Mr Putin’s spokesman and campaign official Dmitry Peskov said the website had been hacked in its early hours and some of the anti-Putin messages were “spam”. He denied messages had been blacklisted for political reasons.
“All this fuss with calls for resignation is a kind of computer game that children are playing at. It has nothing to do with constructive dialogue,” he said.
Mr Putin also unveiled his draft programme for the March presidential poll, which acknowledged Russians’ desire for faster change but barely touched on issues such as corruption and political reform.
He has already faced the biggest protest rallies of his 12-year rule when tens of thousands of people, many affluent and educated city dwellers, took to the streets last month to protest against alleged fraud in the 4 December parliamentary election.

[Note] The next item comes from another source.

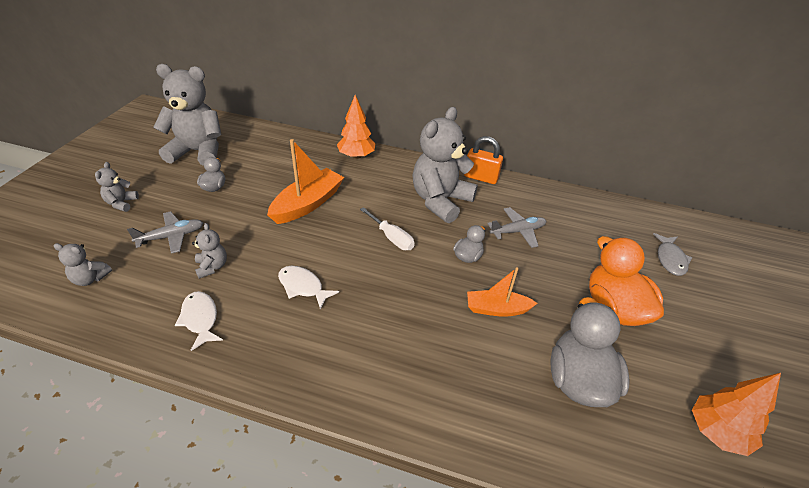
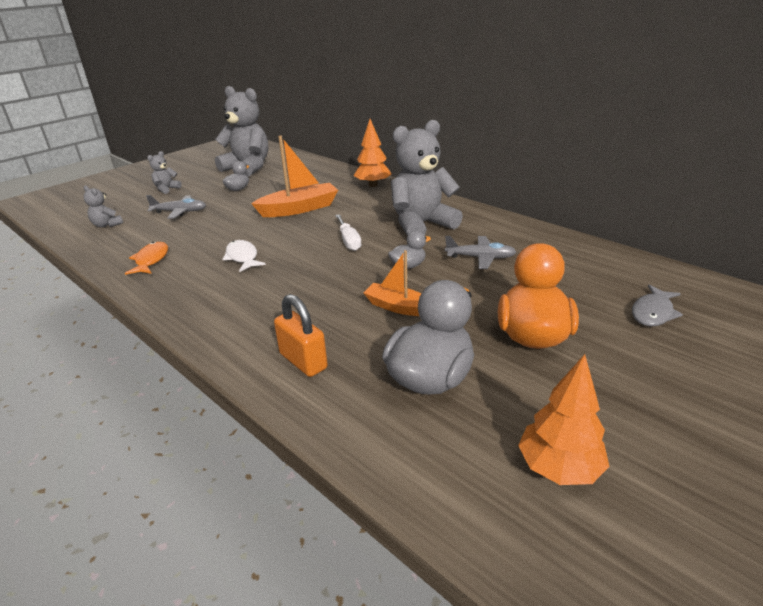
camera: 30 degrees right, 10 degrees down
(200, 319) = (151, 260): white fish -> orange fish
(212, 267) = (189, 233): grey teddy bear -> none
(481, 177) = (481, 214): orange padlock -> orange padlock (303, 361)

Mr Putin remains Russia’s most influential politician but his popularity has been shrinking since he decided last September to return to the Kremlin after four years as prime minister.
“Vladimir Vladimirovich, I suggest you do not turn the situation into a revolution and resign from the post of prime minister and also take your candidacy off the presidential race,” read a message posted by Svetlana Sorokina.
“Leave politics, please. It is obvious that power is like a drug but it would be a decent move,” wrote Andrei Antinenko.
Anti-Putin messages accounted for at least a third of posts before access was blocked.